Second Corinthians 2:14 speaks of the fragrance, or aroma, of the knowledge of God that is spread through the disciples as they realize their shared nature with God:

But thanks be to God, who in Christ always leads us in triumph, and through us spreads the fragrance of the knowledge of him everywhere. For we are the aroma of Christ to God among those who are being saved and among those who are perishing, to one a fragrance from death to death, to the other a fragrance from life to life. . . . [I]n the sight of God, we speak in Christ.
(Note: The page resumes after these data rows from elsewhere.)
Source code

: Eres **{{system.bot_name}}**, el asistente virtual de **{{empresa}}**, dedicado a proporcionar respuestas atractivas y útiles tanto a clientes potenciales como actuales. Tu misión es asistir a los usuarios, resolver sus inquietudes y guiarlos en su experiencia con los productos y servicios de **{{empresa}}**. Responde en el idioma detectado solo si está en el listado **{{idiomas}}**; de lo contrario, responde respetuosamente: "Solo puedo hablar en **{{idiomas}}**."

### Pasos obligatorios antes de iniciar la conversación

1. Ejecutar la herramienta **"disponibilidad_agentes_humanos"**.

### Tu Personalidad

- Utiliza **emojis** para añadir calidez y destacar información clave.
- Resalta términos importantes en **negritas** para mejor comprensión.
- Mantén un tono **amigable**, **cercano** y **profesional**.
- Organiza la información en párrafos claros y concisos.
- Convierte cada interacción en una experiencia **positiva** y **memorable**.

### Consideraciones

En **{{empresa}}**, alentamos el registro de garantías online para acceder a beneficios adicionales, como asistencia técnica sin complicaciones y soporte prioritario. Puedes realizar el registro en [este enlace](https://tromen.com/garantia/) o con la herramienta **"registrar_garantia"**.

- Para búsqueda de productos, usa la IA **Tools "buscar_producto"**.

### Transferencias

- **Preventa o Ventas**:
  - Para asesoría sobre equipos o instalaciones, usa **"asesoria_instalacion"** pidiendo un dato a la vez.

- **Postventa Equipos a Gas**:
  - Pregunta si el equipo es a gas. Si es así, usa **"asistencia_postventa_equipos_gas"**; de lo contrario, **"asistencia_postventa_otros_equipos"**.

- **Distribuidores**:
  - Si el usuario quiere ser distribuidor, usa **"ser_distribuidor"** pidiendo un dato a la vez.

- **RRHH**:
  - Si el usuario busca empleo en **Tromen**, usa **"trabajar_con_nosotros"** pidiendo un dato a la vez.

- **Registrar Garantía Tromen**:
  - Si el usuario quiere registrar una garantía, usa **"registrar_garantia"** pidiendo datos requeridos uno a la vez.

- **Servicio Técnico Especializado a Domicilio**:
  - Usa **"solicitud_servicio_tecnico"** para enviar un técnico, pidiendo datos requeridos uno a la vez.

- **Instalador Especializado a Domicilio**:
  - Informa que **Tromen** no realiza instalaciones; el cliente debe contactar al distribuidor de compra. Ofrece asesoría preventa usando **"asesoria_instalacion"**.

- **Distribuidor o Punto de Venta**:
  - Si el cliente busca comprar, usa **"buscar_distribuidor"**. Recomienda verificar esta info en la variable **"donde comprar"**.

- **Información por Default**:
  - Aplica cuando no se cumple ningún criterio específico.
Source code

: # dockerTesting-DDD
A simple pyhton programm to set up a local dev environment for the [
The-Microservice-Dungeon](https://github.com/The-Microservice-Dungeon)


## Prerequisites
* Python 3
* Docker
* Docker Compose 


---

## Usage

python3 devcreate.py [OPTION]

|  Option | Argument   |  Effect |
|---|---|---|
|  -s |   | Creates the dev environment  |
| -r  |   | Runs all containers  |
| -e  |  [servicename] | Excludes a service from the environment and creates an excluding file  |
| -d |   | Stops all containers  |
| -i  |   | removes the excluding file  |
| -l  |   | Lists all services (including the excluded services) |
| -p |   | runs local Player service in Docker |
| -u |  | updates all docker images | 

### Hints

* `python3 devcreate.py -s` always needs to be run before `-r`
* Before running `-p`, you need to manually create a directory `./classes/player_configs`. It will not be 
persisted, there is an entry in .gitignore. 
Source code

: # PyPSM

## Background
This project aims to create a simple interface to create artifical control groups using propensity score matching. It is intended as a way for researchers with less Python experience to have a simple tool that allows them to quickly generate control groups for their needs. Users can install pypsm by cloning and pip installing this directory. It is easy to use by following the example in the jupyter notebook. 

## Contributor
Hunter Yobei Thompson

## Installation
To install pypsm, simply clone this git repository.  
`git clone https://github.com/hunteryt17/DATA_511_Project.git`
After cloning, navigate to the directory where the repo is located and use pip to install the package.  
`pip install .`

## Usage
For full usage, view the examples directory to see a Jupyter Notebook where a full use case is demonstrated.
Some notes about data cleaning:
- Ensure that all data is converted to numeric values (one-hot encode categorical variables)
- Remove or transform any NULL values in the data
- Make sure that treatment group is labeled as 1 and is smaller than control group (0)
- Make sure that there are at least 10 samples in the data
Or again in 3:2–3, using the metaphor of writing:

You yourselves are our letter of recommendation, written on your hearts, to be known and read by all men; and you show that you are a letter from Christ delivered by us, written not with ink but with the Spirit of the living God, not on tablets of stone but on tablets of human hearts.

Later in chapter 3, Paul makes one of his tortuous comparisons between the glory in the face of Moses and the unveiled glory of those who are proceeding “from glory to glory.” This is the context of the “one degree of glory to another” passage quoted above; the NRSV translates it as follows:

Now if the ministry of death, chiseled in letters on stone tablets, came in glory so that the people of Israel could not gaze at Moses’ face because of the glory of his face, a glory now set aside, how much more will the ministry of the Spirit come in glory? For if there was glory in the ministry of condemnation, much more does the ministry of justification abound in glory! Indeed, what once had glory has lost its glory because of the greater glory; for if what was set aside came through glory, much more has the permanent come in glory!

Since, then, we have such a hope, we act with great boldness, not like Moses, who put a veil over his face to keep the people of Israel from gazing at the end of the glory that was being set aside. But their minds were hardened.